Runners endure Beast of the East in inaugural running festival

By Angelo Lynn

A half marathon finisher displays his medal

By Evan Johnson

KILLINGTON—A crowd of over 400 runners took to the slopes of the second-tallest mountain in Vermont this past weekend in the inaugural Under Armour Mountain Running Series. Killington Resort hosted short and long distance races that sent runners straight up some of the mountain’s steepest headwalls, across scenic ridgelines and down twisting singletrack trails.

Champion of the men’s 50K race Cody Reed of Flagstaff, Ariz. said after the race, “This was a lot more true to the name of a mountain running race.”

Reed took first with a time of 4:24:13, 12 minutes ahead of second place finisher Josh Ferenc of Saxtons River, Vt. Ultrarunner Brian Rusiecki, who won the Hellgate 100K in Fincastle, Va., this past year, claimed third with a time of 5:09.

Amy Rusiecki of Deerfield, Mass., finished about 40 minutes after her husband to win the women’s 50K division. Rusiecki, who has run such challenges as the Vermont 50 and the Spartan Race found the vertical to be the biggest challenge.

“It was tough,” she said of the course. “It was a whole lot of up and trying not to fall on your butt on the way down.”

Rusiecki was followed by runners Sarah Keyes and Elizabeth Ryan, respectively.

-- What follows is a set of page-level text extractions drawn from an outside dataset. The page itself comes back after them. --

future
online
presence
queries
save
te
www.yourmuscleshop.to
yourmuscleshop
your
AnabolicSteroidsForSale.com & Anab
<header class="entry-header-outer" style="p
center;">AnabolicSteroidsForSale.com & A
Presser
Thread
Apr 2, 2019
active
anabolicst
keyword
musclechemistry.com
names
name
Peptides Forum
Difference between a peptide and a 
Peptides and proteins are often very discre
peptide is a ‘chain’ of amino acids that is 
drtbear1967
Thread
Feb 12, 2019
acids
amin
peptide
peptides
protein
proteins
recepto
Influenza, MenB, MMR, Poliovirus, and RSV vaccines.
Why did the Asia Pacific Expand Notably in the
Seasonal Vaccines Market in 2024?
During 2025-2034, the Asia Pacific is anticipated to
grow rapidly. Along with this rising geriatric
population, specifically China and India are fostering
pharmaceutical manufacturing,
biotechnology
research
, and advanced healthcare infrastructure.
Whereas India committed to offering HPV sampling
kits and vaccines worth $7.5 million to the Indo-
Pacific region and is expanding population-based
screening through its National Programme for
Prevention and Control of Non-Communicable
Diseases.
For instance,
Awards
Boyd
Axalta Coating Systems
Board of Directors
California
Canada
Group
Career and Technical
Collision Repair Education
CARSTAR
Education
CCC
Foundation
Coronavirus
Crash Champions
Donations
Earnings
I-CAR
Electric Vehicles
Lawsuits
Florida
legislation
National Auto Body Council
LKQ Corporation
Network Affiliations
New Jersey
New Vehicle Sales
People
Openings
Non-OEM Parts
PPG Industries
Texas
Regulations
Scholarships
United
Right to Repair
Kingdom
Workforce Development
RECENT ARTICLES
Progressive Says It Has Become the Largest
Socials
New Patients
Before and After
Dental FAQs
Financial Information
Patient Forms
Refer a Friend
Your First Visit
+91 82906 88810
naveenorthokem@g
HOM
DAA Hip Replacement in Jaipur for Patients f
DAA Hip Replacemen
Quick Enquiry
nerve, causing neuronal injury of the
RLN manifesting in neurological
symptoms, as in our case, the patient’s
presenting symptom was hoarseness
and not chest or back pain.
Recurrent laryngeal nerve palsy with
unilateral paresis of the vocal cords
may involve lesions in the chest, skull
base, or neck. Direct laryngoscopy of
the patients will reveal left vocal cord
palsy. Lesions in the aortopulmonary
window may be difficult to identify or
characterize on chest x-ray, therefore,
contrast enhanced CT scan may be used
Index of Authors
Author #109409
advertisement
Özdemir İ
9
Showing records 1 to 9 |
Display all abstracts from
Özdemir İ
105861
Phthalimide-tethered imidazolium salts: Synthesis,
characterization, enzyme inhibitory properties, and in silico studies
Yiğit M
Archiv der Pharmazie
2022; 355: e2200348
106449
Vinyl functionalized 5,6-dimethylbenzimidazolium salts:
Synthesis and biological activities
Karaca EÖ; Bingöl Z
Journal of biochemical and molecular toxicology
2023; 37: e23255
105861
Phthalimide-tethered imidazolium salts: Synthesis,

The weekend featured impressive performances by newer trail runners as well. In the half marathon, Hanover, N.H.’s Adam Glueck found himself at the start of the pack after a strong start, leading towards the summit of Snowdon Mountain.

“I decided if anyone was going to catch me I was going to make it hard for them,” the 18-year-old said. That meant finishing his first ever half marathon — one that featured 4,789 feet of elevation gain — in 1:56. Glueck cited his training as a cross country skier for his success.

“I’m really fit and have a high tolerance for pain,” he said.

Sarah Keays of Lake Placid, N.Y., welcomed the addition of a long distance trail race to the East Coast, which has plenty of vertical feet for those with the leg power and lungs to match.

“It’s great that there’s finally a legit trail race on this side of the country,” she said.

Killington was the second stop in the three-part series. Before arriving in Vermont, the series started at Mt. Bachelor in Bend, Ore.; the final race will be held at Copper Mountain in Colorado, Sept. 8-10.